(Data extracted from a collection)
□ □ □

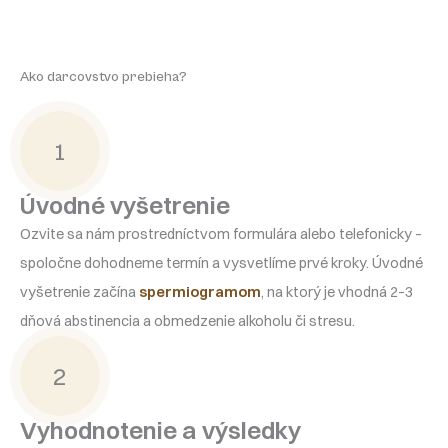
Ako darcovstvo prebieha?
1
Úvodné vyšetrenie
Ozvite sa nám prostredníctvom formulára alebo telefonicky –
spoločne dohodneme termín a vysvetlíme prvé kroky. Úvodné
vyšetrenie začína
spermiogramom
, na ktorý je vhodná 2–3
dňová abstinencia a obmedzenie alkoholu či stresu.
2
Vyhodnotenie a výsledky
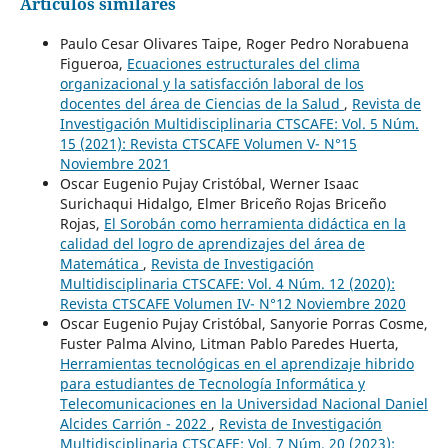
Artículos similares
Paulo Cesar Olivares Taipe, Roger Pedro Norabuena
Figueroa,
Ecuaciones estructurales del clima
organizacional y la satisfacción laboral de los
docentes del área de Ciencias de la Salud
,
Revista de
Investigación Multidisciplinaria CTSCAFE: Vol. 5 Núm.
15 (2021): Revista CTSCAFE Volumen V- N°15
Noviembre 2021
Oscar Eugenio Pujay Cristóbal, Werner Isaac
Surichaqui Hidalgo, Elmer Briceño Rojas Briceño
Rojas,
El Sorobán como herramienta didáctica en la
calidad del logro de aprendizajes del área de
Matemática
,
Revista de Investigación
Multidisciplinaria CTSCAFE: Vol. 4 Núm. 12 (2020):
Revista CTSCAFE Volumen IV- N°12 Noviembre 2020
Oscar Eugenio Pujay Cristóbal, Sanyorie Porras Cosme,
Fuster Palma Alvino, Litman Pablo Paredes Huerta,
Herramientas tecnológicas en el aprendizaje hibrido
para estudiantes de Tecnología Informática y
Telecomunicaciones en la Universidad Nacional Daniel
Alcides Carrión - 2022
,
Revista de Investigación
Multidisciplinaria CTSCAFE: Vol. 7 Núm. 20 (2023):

□ □ □

### WHAT YOU ARE ASKED TO DO
Copy the lines above exactly. Do not include pictures.

### ANSWER
Ako darcovstvo prebieha?
1
Úvodné vyšetrenie
Ozvite sa nám prostredníctvom formulára alebo telefonicky –
spoločne dohodneme termín a vysvetlíme prvé kroky. Úvodné
vyšetrenie začína
spermiogramom
, na ktorý je vhodná 2–3
dňová abstinencia a obmedzenie alkoholu či stresu.
2
Vyhodnotenie a výsledky
Artículos similares
Paulo Cesar Olivares Taipe, Roger Pedro Norabuena
Figueroa,
Ecuaciones estructurales del clima
organizacional y la satisfacción laboral de los
docentes del área de Ciencias de la Salud
,
Revista de
Investigación Multidisciplinaria CTSCAFE: Vol. 5 Núm.
15 (2021): Revista CTSCAFE Volumen V- N°15
Noviembre 2021
Oscar Eugenio Pujay Cristóbal, Werner Isaac
Surichaqui Hidalgo, Elmer Briceño Rojas Briceño
Rojas,
El Sorobán como herramienta didáctica en la
calidad del logro de aprendizajes del área de
Matemática
,
Revista de Investigación
Multidisciplinaria CTSCAFE: Vol. 4 Núm. 12 (2020):
Revista CTSCAFE Volumen IV- N°12 Noviembre 2020
Oscar Eugenio Pujay Cristóbal, Sanyorie Porras Cosme,
Fuster Palma Alvino, Litman Pablo Paredes Huerta,
Herramientas tecnológicas en el aprendizaje hibrido
para estudiantes de Tecnología Informática y
Telecomunicaciones en la Universidad Nacional Daniel
Alcides Carrión - 2022
,
Revista de Investigación
Multidisciplinaria CTSCAFE: Vol. 7 Núm. 20 (2023):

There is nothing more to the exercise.